| Your objective |
Pull out every line of the listing below that contains the string "Ammeter", matching case exactly, and copy each one.

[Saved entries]
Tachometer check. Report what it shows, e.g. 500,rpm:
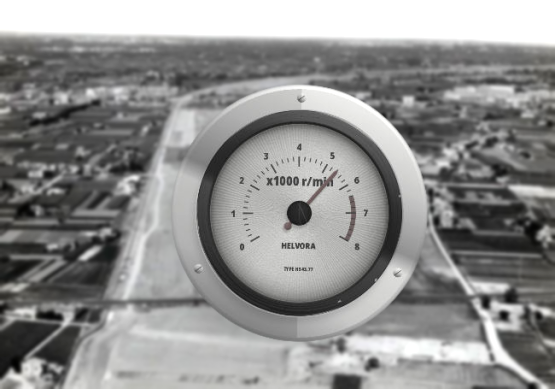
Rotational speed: 5400,rpm
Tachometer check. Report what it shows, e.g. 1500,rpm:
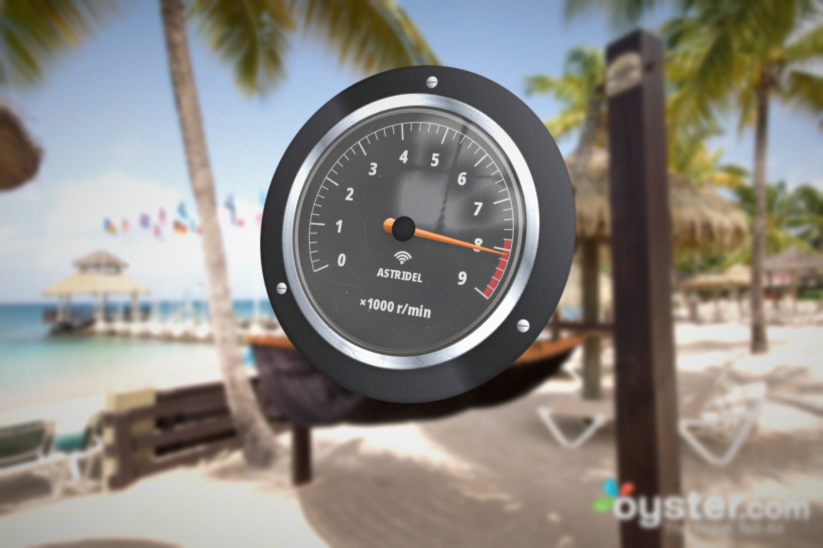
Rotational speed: 8100,rpm
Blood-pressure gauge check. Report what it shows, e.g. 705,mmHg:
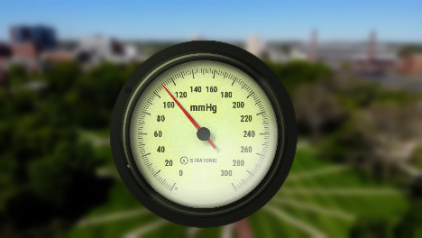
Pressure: 110,mmHg
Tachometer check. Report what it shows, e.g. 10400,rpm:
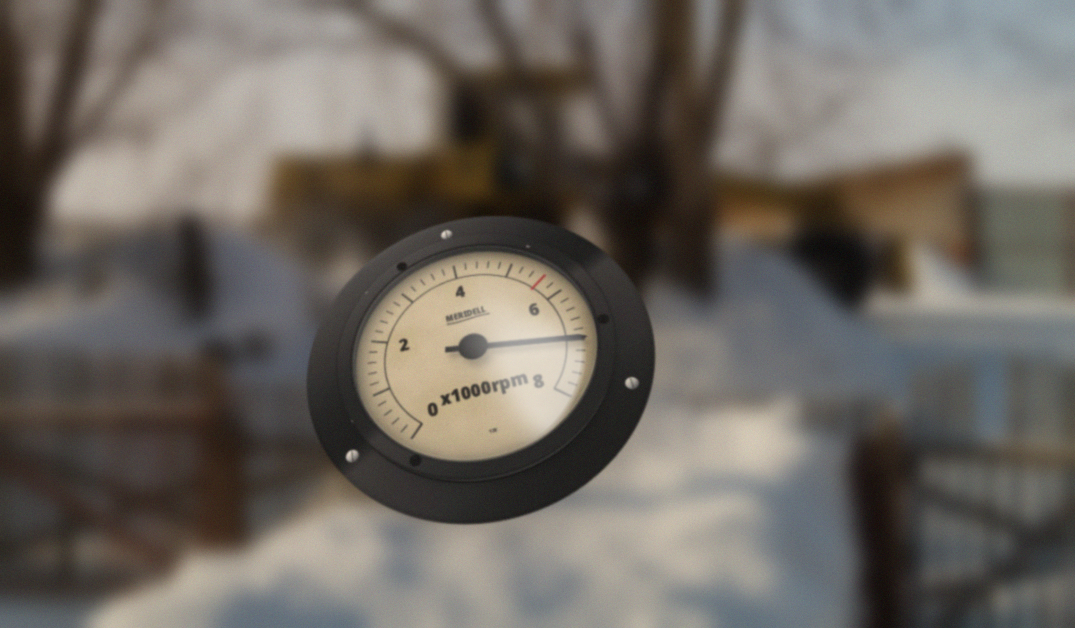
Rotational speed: 7000,rpm
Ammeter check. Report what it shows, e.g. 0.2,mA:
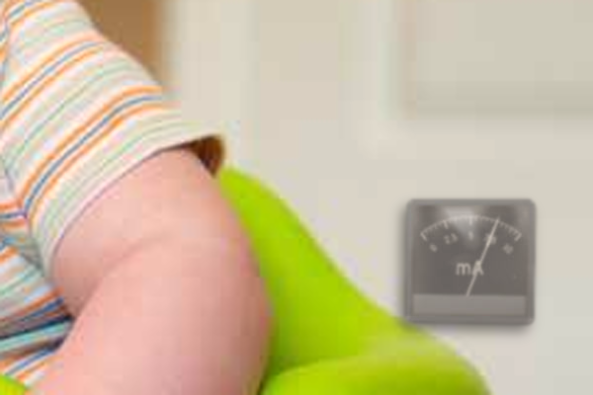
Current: 7.5,mA
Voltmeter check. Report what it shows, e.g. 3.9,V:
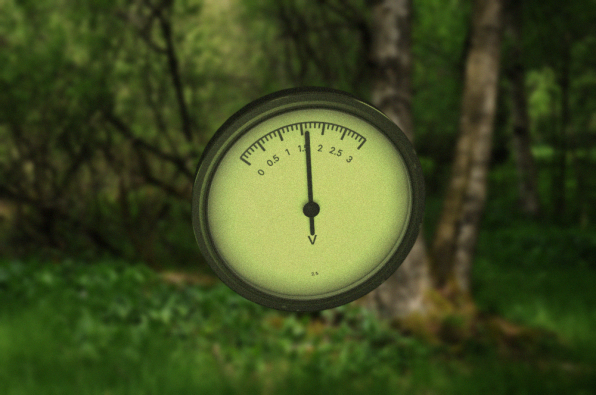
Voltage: 1.6,V
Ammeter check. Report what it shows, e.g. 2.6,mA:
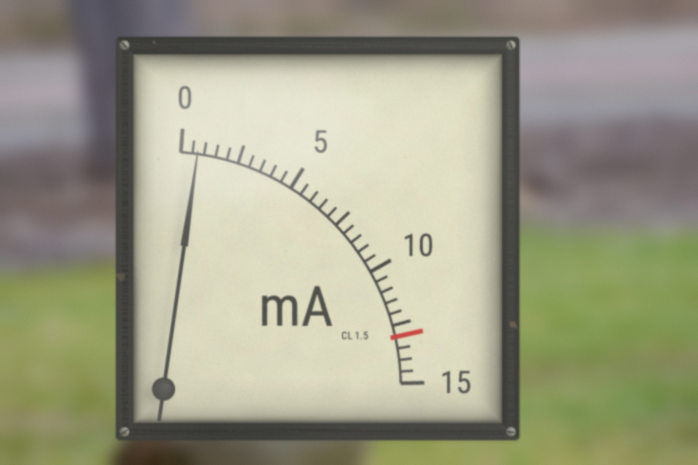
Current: 0.75,mA
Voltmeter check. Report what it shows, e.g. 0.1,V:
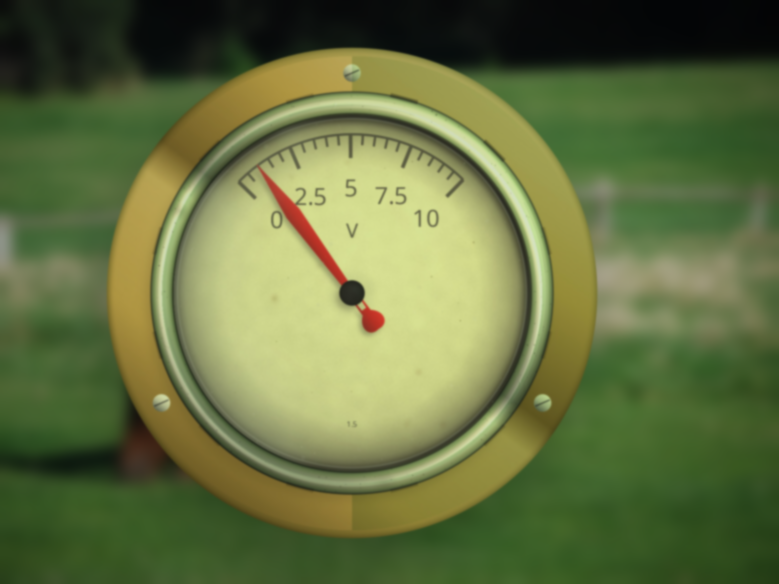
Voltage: 1,V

| Result |
Ammeter check. Report what it shows, e.g. 0.2,mA:
Ammeter check. Report what it shows, e.g. 2.6,mA:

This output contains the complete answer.